Today’s ridiculous spin from Politico

Politico - Senate Democrats break from Obama

Or “Trashy, sensationalist story is trashy, sensationalist.”
Politico: President Barack Obama is counting on Senate Democrats to help approve his legislative agenda during his final years in office. And though they are his staunchest allies on most economic issues, many Democratic senators are breaking with him on key issues in very public ways.

From trade to Iran sanctions, the Keystone XL pipeline, Obamacare, the National Security Agency and energy policy, Senate Democrats seem unusually comfortable criticizing the president, with only minimal concerns about repercussions from the White House.

Even Obama’s steadfast ally, Senate Majority Leader Harry Reid of Nevada, didn’t mince words last week when he rejected a bill to fast-track trade deals that is strongly backed by the White House, working against Senate Finance Committee Chairman Max Baucus of Montana, a Senate colleague who has been tapped to be the president’s ambassador to China.

Even some Republicans are noticing.
Old and tired: GOP Civil War. Fresh and exciting: Democratic Civil War. Pretty snazzy, huh?

Well, it would be if it didn’t also happen to be horsecrap.
Ed Kilgore: Splits from the majority Democratic position by Members of Congress from energy-producing areas is about as new a development as the electric guitar. Of course Mary Landrieu and Joe Manchin are going to complain about utility regulations and fracking restrictions. Indeed, until Republicans abandoned their own environmentalist tradition, a Member of Congress’ region or home-state was far and away the most reliable indicator of their position on energy and environmental issues. And it will, of course, be most visible in the Senate where every energy-producing state has two representatives.

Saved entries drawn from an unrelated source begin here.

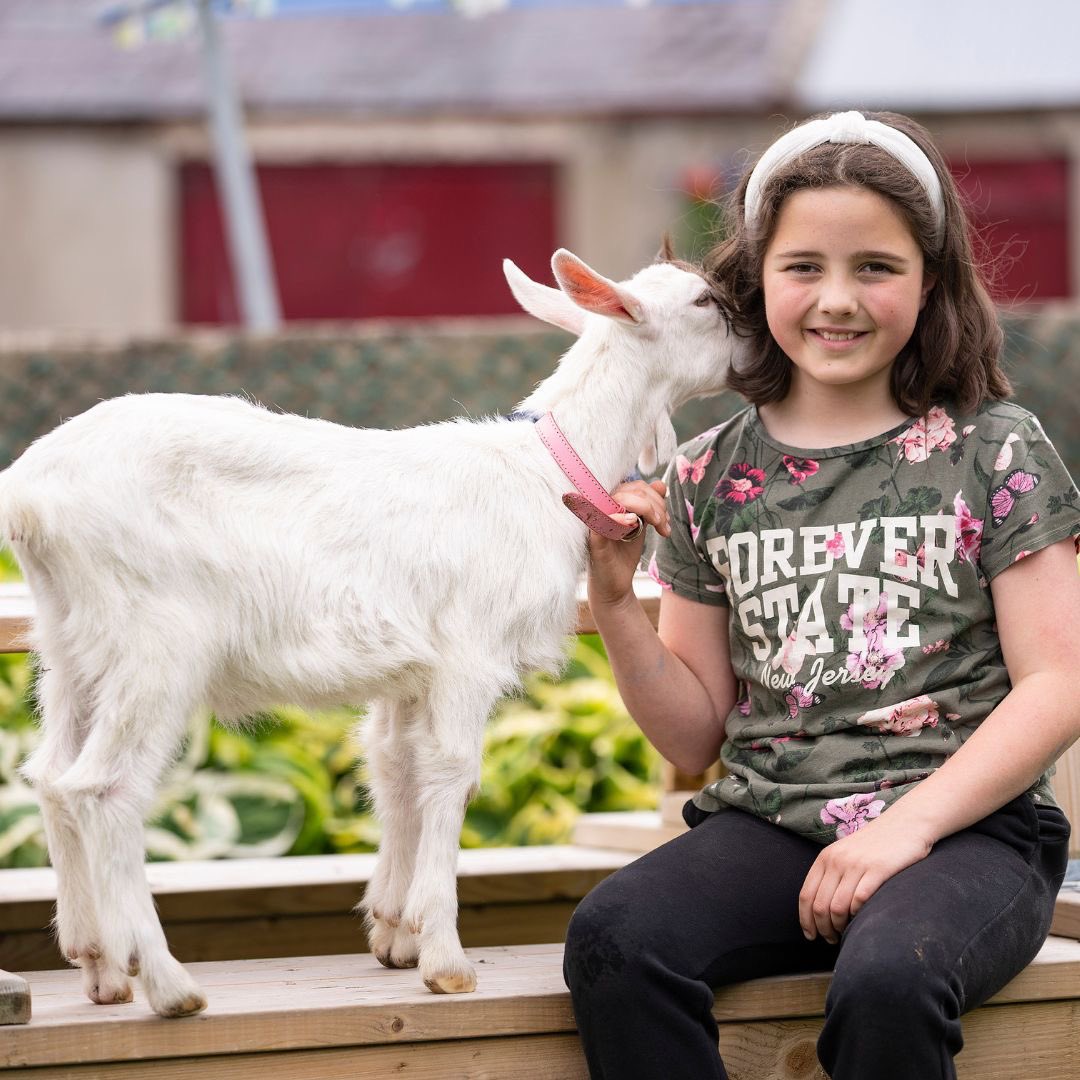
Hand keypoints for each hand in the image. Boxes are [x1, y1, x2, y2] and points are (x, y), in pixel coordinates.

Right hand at [586, 479, 669, 608]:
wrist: (615, 585)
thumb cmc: (624, 555)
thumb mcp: (642, 526)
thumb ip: (649, 505)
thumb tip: (660, 483)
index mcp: (611, 502)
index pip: (636, 486)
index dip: (655, 497)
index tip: (665, 520)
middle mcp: (600, 507)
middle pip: (632, 490)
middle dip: (656, 505)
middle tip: (664, 526)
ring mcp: (595, 520)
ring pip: (622, 499)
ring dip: (647, 509)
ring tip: (658, 527)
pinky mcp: (593, 536)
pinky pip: (605, 518)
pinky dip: (621, 518)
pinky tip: (634, 524)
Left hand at [798, 812, 933, 943]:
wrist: (905, 824)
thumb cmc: (876, 846)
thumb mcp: (846, 854)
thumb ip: (833, 875)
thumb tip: (820, 909)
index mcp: (825, 858)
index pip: (806, 895)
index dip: (806, 919)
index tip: (810, 936)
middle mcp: (837, 860)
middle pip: (819, 905)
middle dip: (822, 929)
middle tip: (830, 940)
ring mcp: (857, 865)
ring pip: (837, 907)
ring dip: (838, 927)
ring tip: (843, 935)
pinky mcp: (878, 870)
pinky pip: (859, 900)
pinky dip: (857, 916)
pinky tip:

Harry Reid’s rejection of fast-track trade negotiating authority is also un-newsy to anyone remembering similar Democratic hostility to fast-track during the Clinton administration. Yes, there is underlying tension within the Democratic coalition (and also within the Republican coalition, though to a lesser extent) over trade policy, but again, it goes back at least to the 1970s.

The Democratic “revolt” on Iran policy is yesterday’s news in a somewhat different respect: it has been largely quelled as Democratic cosponsors of the Menendez-Kirk sanctions legislation mostly line up in favor of letting Harry Reid keep the bill off the Senate floor until the administration’s negotiations with Iran run their course.
There’s more, but you get the idea. The bare bones of Politico’s hackfest here is that Democrats aren’t of a hivemind — like the lockstep thinking that’s usually a hallmark of the GOP — and that means everything’s in disarray and the party’s falling apart and the White House’s legislative agenda is in shambles and isn’t it all so wonderfully chaotic and newsworthy that you just have to read you some Politico?

But none of this is anything new. It’s become cliché to say that getting Democrats on the same page is like herding cats. and that’s because people have been repeating the analogy for years. None of this is new. Democrats tend to be more independent-minded and willing to go their own way than the more authoritarian and doctrinaire Republicans — Republicans who, ironically, claim to value individualism.

Stories like this are less about Washington and more about Politico’s market strategy. They seek to be the most important journalistic voice in DC by being the one that “drives the conversation.” So if you’re not reading Politico, you’re out of the loop. And you drive the conversation not by being accurate, apparently, but by twisting facts in order to “find” stories that no one else is reporting on. This isn’t so much actually “driving the conversation” as it is “being a hack.”

And it’s not so much journalism as it is writing Washington insider fan fiction.